Objectif
Prolongez, s'il vous plaît, le texte sur l'Ivanov de Tchékhov mis en scène par Luc Bondy, en reprenant juste après sa dernière phrase.

Texte du document
★ ★ ★ ★ ★ ★ ★

Nikolaï Alexéevitch Ivanov en cette fin du XIXe siècle ne fait que de se lamenter et clame haut et fort son ennui. Ses velléités, à travailler à la gestion des terres du « zemtsvo* », le laissent immobile dans une société de petits bourgeois, ploucs et antisémites. La vacuité, de son oisiveté quotidienne, le fait chuter dans la dépression, sans qu’il ne comprenne vraiment pourquoi. Il ne ressent plus d’amour pour Sarah Abramson sa femme, au seuil de la mort. Telle la luciole victime de sa lumière, Ivanov est la proie de gens grotesques qui n’ont d’autres occupations que de cancaner sur lui.
Le tragi-comique de la pièce d’Anton Tchékhov (1860-1904) prend sa source dans la réalité d’une vie sociale ennuyeuse; animée par l’avarice des Lébédev, la morale de Lvov et la mauvaise humeur de l’oncle d’Ivanov. Le regard médisant que lui portent ses proches, anéanti la volonté d’Ivanov et l’empêche de se prolonger dans un avenir immédiat. La propre vie d’Ivanov est au-dessus de ses forces d’où sa neurasthénie. Son entourage, stupide et friand de ragots, le fatigue de paroles vaines et inutiles. Il ne se reconnaît plus dans cet homme irascible, brutal et mesquin. Se sent coupable de ce qu’il est devenu, cela offense sa conscience et l’enfonce dans la solitude. Il sait qu’il a une femme admirable qui a tout abandonné pour lui. Alors que lui n’a rien sacrifié. Ce n’est pas un salaud comme le pense Lvov, mais un inadapté terriblement lucide qui, comme ironise Borkine : a une cave pleine de vin, mais pas de tire-bouchon.
Luc Bondy a remis l’ouvrage sur le métier pour donner une mise en scène qui tient, à la fois, du drame romantique et de la comédie satirique. Dans le droit-fil de la version de 1887, le tragi-comique de cette société médiocre et désoeuvrée de la fin du XIXè siècle, se présente aujourd’hui d’une manière étonnamment contemporaine.
Le temps ne prend pas sur l’oeuvre d’Anton Tchékhov. Pour la simple raison que l’univers où vit Ivanov à un secret : les personnages et lui-même ont les solutions pour changer les choses; mais rien ne se modifie, tant leur velléité est ancré dans leur gène.
Il faut dire aussi que Tchékhov voyait son Ivanov comme réel; venu de la vie et non de l’écume du hasard. Il a construit son personnage à partir de ses observations de médecin. Ni mensonge, ni invention ne sont venus parasiter cette oeuvre de jeunesse.

★ ★ ★ ★ ★ ★ ★

Informations affichées
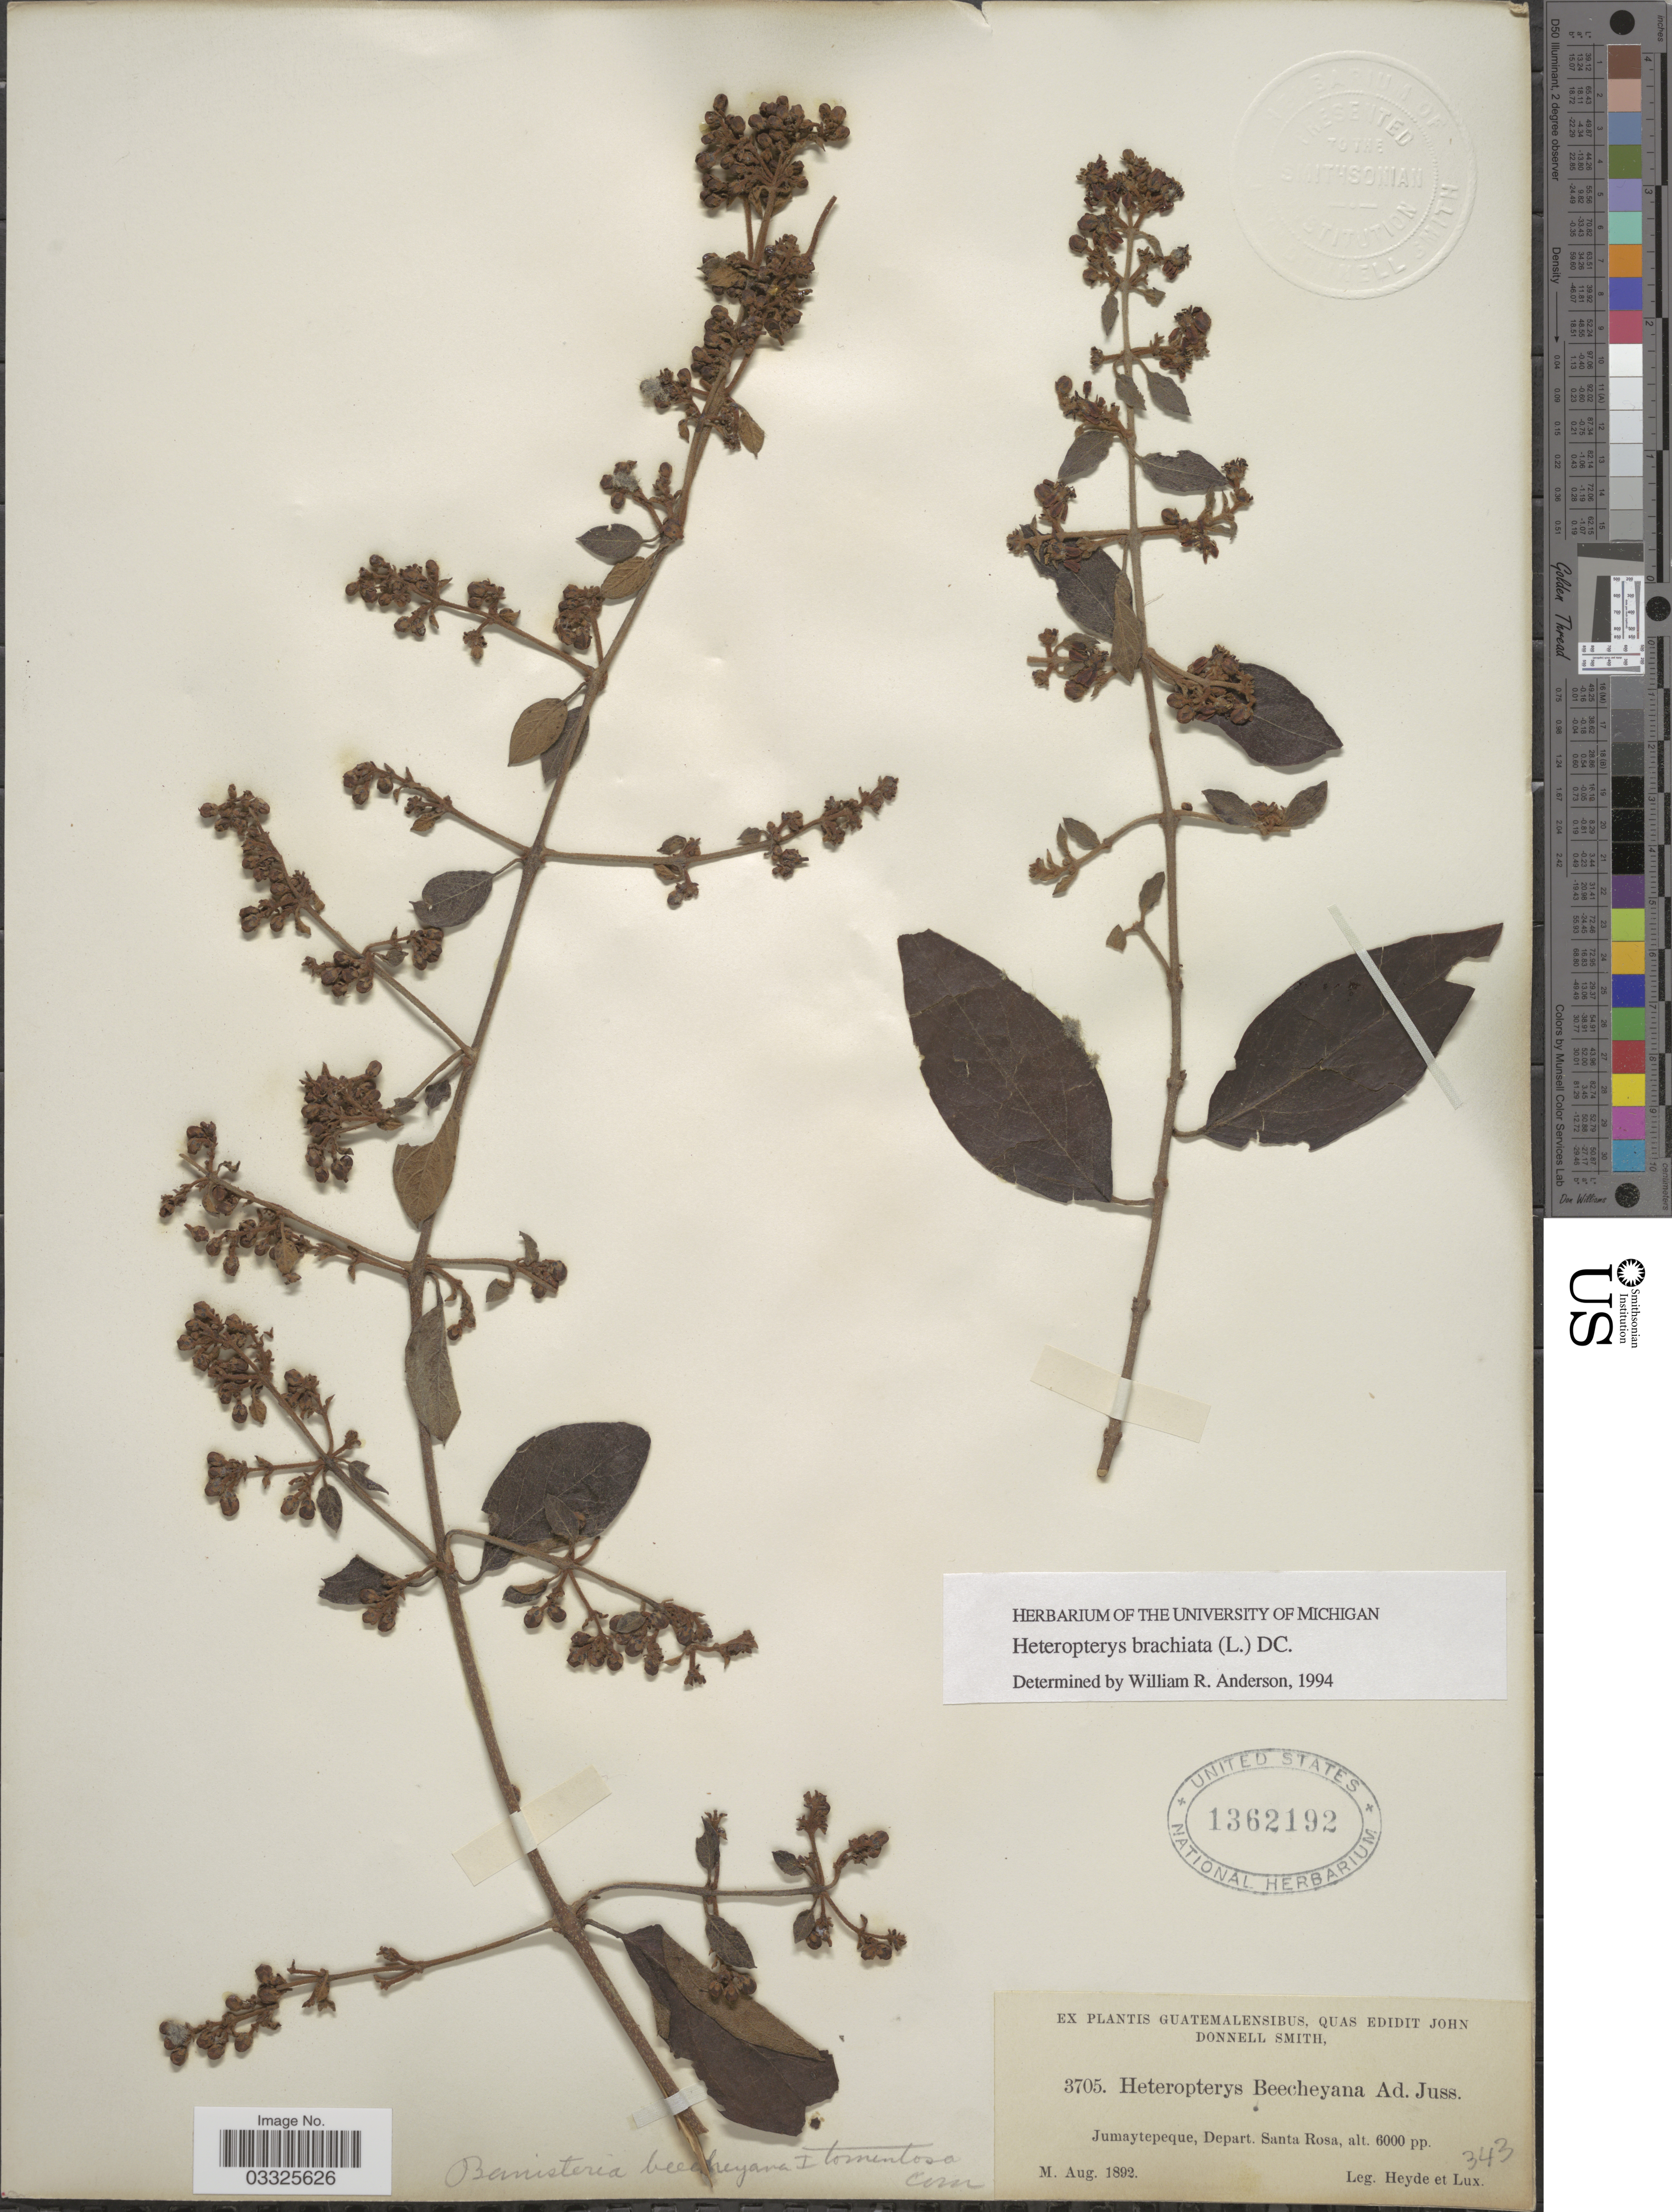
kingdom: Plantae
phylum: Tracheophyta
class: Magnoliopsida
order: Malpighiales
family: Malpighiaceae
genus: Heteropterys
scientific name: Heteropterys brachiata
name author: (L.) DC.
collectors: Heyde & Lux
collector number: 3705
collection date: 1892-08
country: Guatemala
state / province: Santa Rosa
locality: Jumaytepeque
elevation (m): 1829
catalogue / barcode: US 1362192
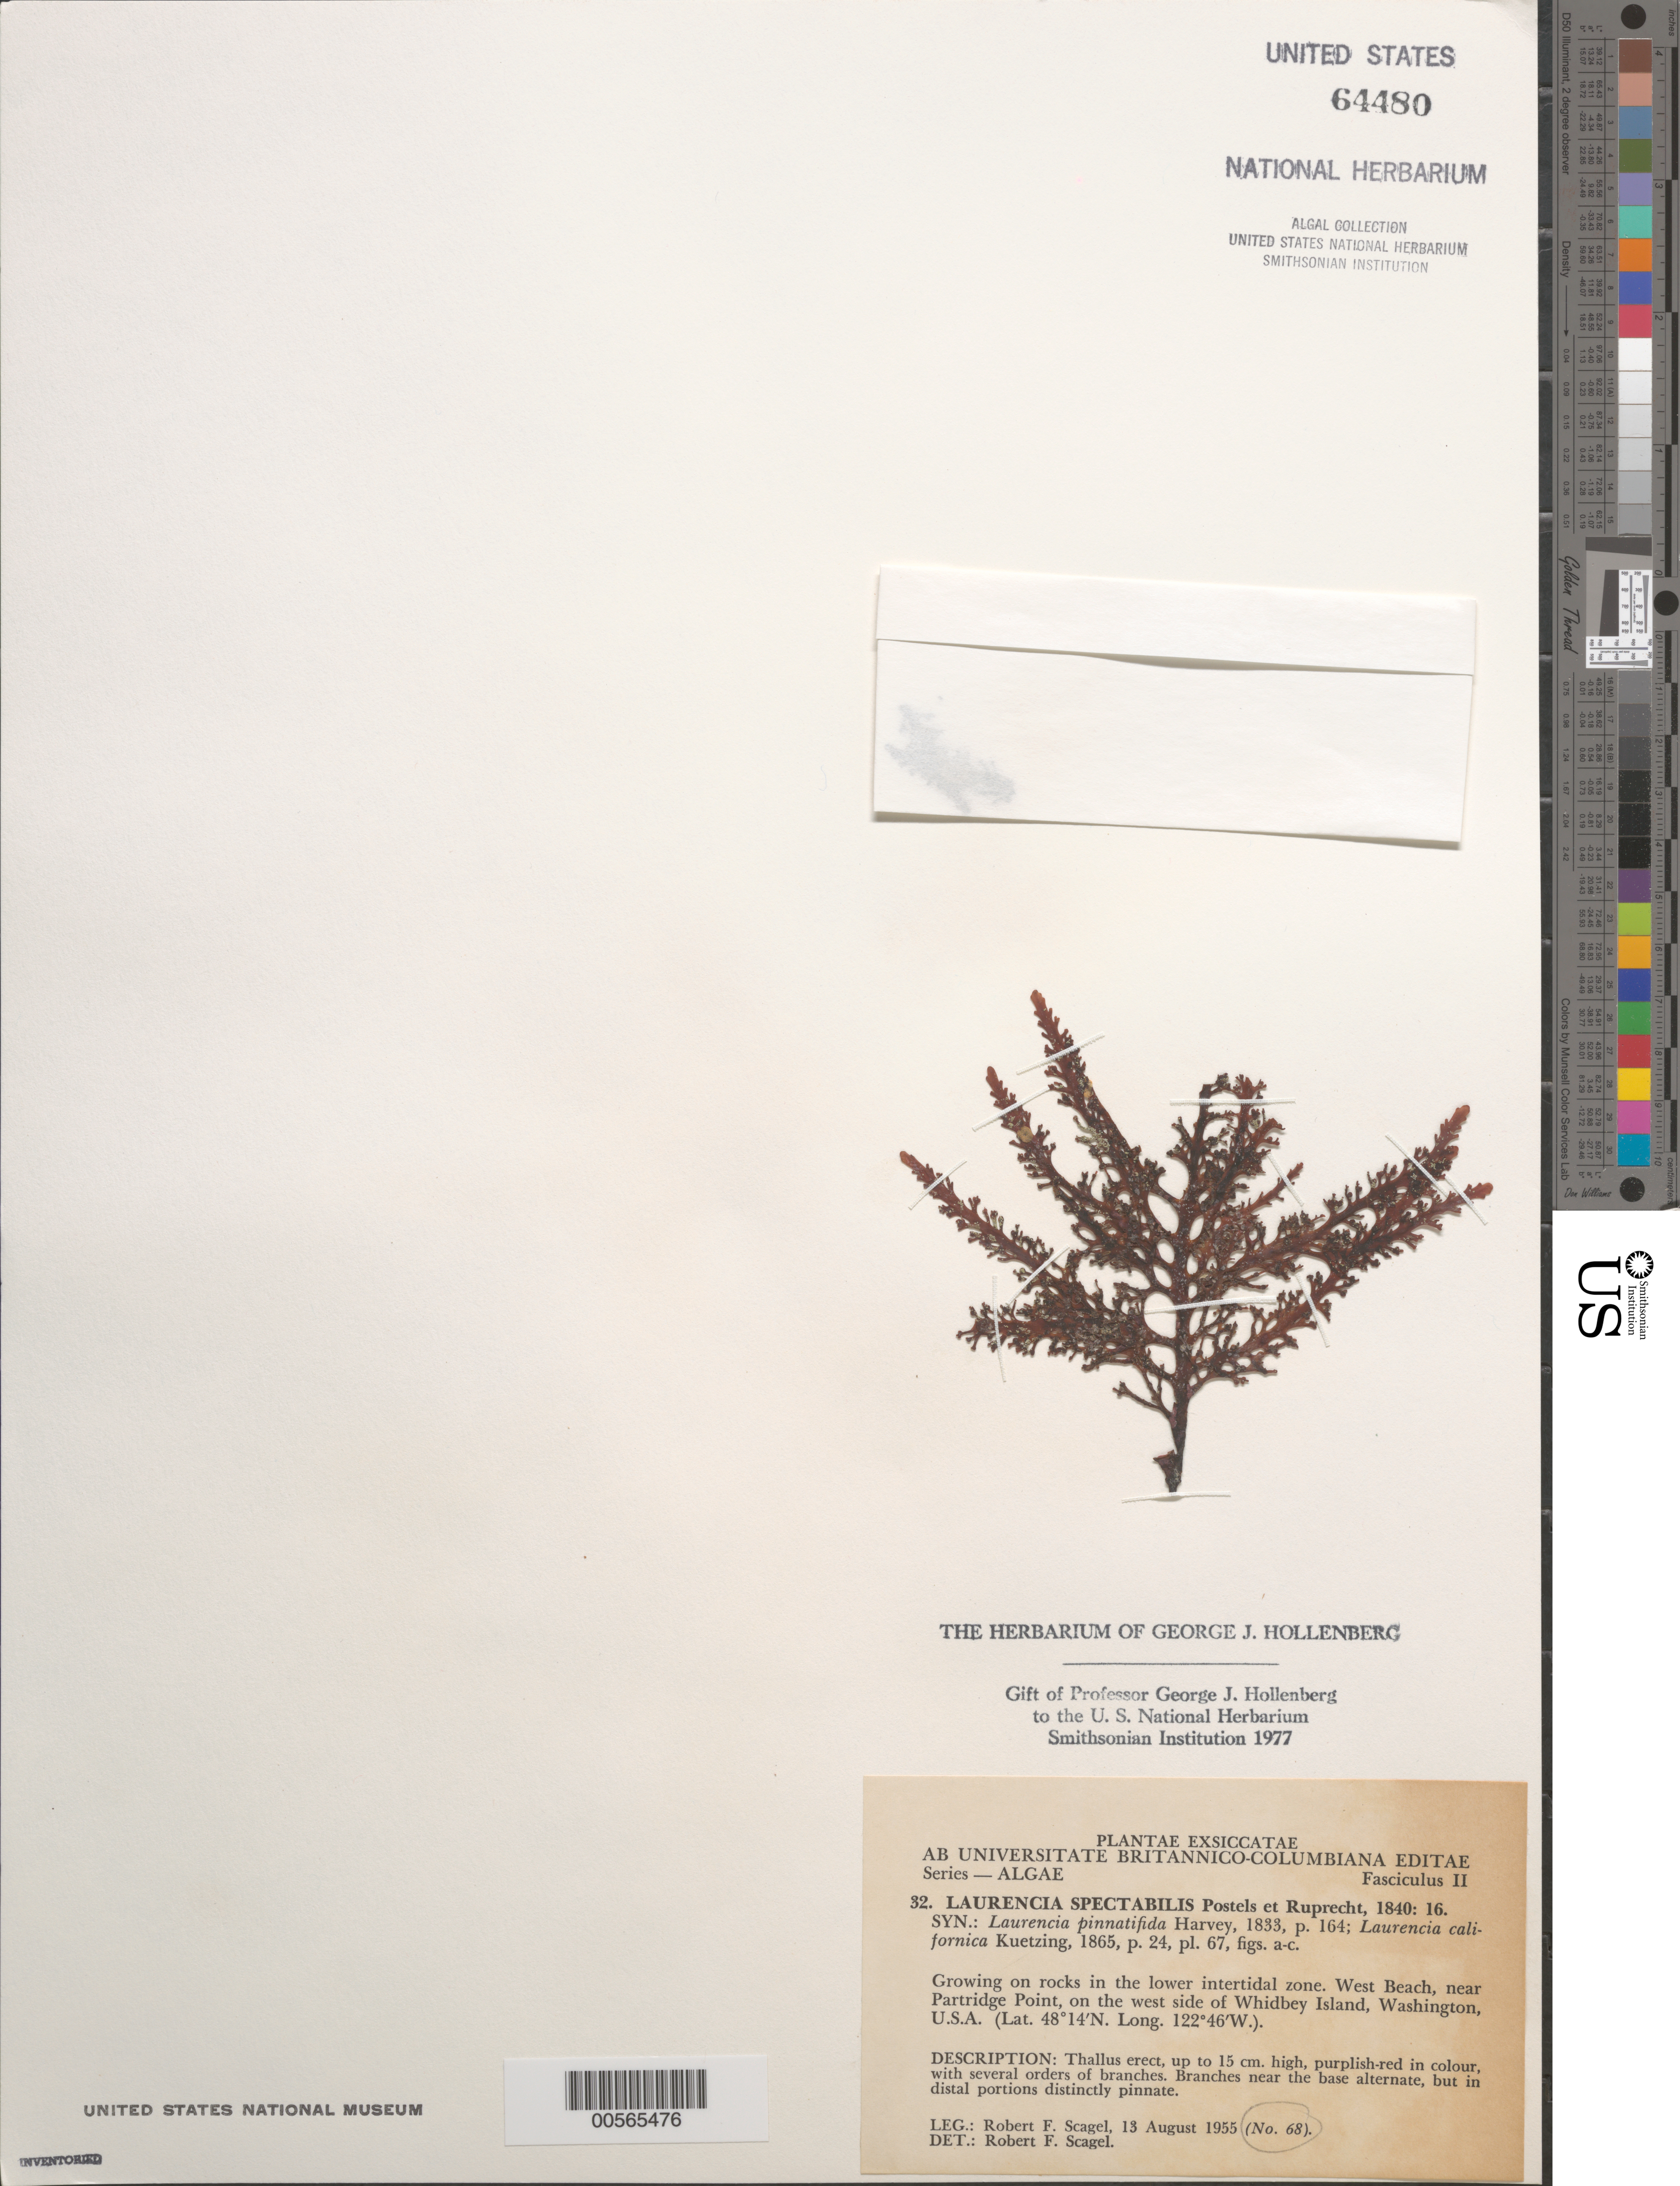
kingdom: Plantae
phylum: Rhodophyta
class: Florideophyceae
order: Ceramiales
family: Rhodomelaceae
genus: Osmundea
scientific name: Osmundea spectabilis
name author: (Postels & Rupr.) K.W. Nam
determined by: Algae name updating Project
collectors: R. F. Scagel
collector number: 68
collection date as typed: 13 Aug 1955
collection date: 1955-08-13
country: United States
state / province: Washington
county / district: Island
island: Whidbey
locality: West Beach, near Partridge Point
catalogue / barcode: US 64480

★ ★ ★ ★ ★ ★ ★

Résultat final
Luc Bondy, en faisant le choix de la première version, donne à Ivanov un aspect comique et satirique auquel tenait tant Tchékhov. Le point culminant de l’histoire est à l’acte III, quand Ivanov traite de sale juive Anna Petrovna, sa femme mourante. Sa brutalité est telle que l’on comprend l’importance du rire dans la pièce de Tchékhov. Dans la salle, l’effroi s’est soudain incarné dans le corps de chaque spectateur, qui ne pouvait ne pas penser aux crimes antisémites de la porte de Vincennes, en janvier 2015.
Tchékhov en la personne de Luc Bondy a trouvé un ambassadeur de premier plan, bien épaulé par une sensationnelle distribution et une scénographie qui donne plein pouvoir au jeu et à la mise en scène. Mille mercis ! pour cet Ivanov humain et moderne.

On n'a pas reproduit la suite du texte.